Startups urged to work towards having a global impact
Speaking to Gobi-Agung Fund venture partner Arya Masagung (pic, above) opened my eyes to what it takes for local startups to grow their businesses abroad.
He explained that when Go-Jek, Traveloka, and other local startups expand abroad or became international players, their activities impact the region as a whole.
He pointed out that it is important for local startups to have traction in a designated country before they officially set up operations.
“It’s best to have some form of traction in the designated country first, then you start to raise funds. It does not have to be fully operational, but you need some form of a presence to show that you understand enough of the local market. And the only thing you need now is capital to boost your acceleration.”

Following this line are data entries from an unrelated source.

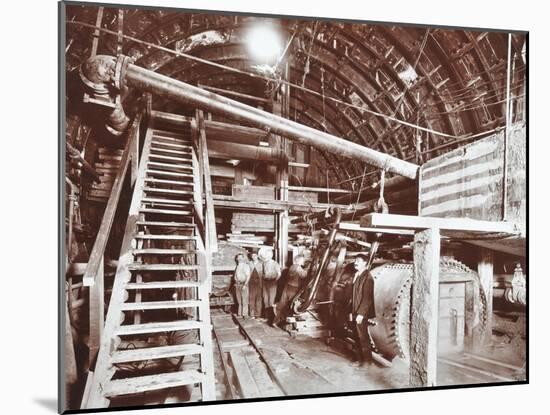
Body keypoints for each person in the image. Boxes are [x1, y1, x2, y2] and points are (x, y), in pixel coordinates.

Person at [350, 254, 375, 366]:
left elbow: (367, 298)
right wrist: (351, 311)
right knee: (356, 335)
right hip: (355, 310)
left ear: (365, 263)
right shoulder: (357, 275)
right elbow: (354, 296)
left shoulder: (368, 278)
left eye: (359, 261)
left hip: (361, 313)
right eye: (355, 260)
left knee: (362, 337)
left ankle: (366, 362)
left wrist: (360, 314)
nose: (356, 262)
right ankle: (359, 359)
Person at [259, 248, 281, 324]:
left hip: (272, 283)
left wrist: (275, 281)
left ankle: (271, 318)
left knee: (271, 300)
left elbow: (279, 274)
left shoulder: (275, 263)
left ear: (271, 255)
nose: (266, 256)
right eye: (265, 255)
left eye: (268, 255)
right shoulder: (264, 263)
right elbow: (263, 273)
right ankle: (266, 317)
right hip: (265, 283)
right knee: (265, 300)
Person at [248, 251, 263, 318]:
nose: (253, 257)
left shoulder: (261, 263)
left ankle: (258, 314)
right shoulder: (249, 263)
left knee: (258, 299)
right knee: (251, 298)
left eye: (255, 256)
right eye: (252, 256)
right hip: (251, 283)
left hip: (259, 283)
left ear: (257, 256)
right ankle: (252, 314)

OYO set to make its mark in Indonesia
India-based unicorn OYO, a hospitality company entered Indonesia through OYO Hotels which offers hospitality experiences to hotel owners, property investors, and travellers through its use of technology.
The 24-year-old founder Ritesh Agarwal is very passionate about his goal to digitalise and revive budget hotels and their owners.
He also aims to recruit more than 60,000 employees in various regions to strengthen the hotel sector in Indonesia by 2020. It will be interesting to keep an eye on OYO to see how their ambitions pan out.
Halo slips on fintech players in Indonesia
Fintech ruled the roost throughout 2018, only to find its halo slipping at the year ended. The Jakarta Legal Aid Institute (LBH Jakarta) filed a complaint against 89 fintech players on allegations of unethical debt collecting methods, which was reported by 1,330 victims (as of Nov 25, 2018), to Indonesian Financial Services Authority (OJK).
Among the 89 implicated fintech players, 25 were registered with OJK. The OJK has yet to take any action as the report was based on an initial statistics report published by LBH Jakarta.
LBH Jakarta, for their part, was unable to share the full names of the 25 registered fintech companies as they had to follow legal procedures and give these companies a chance to comply with the correct processes. If they fail to do so, their names will be made public.
Indonesian Financial Services Authority (OJK) director of Regulation, Licensing and Supervision of Financial Technology Hendrikus Passagi said that LBH Jakarta had not submitted a complete legal report to the authorities at press time.
“So, their efforts are actually nothing more than merely polemic and building unhealthy opinions, and may be ridden by other interests.”
Let’s see if the fintech players will cooperate, and what action the regulators will take to settle this issue.
Getting enterprises up to speed on blockchain
In 2018, the buzz was all about blockchain technology and the benefits of implementing it to boost business and validate of data.
But, there was still confusion around the technology as businesses contemplated which area they should apply blockchain in.
IDC Asia Pacific senior market analyst for blockchain and security research Jeff Xie explained that only 20% to 30% of an organisation’s system are needed for blockchain implementation.
At this early stage of blockchain, Xie advised companies not to implement the technology on its own due to the lack of understanding and right resources.
“Many blockchain-based companies out there are offering working models which companies can adopt and tailor to their needs.”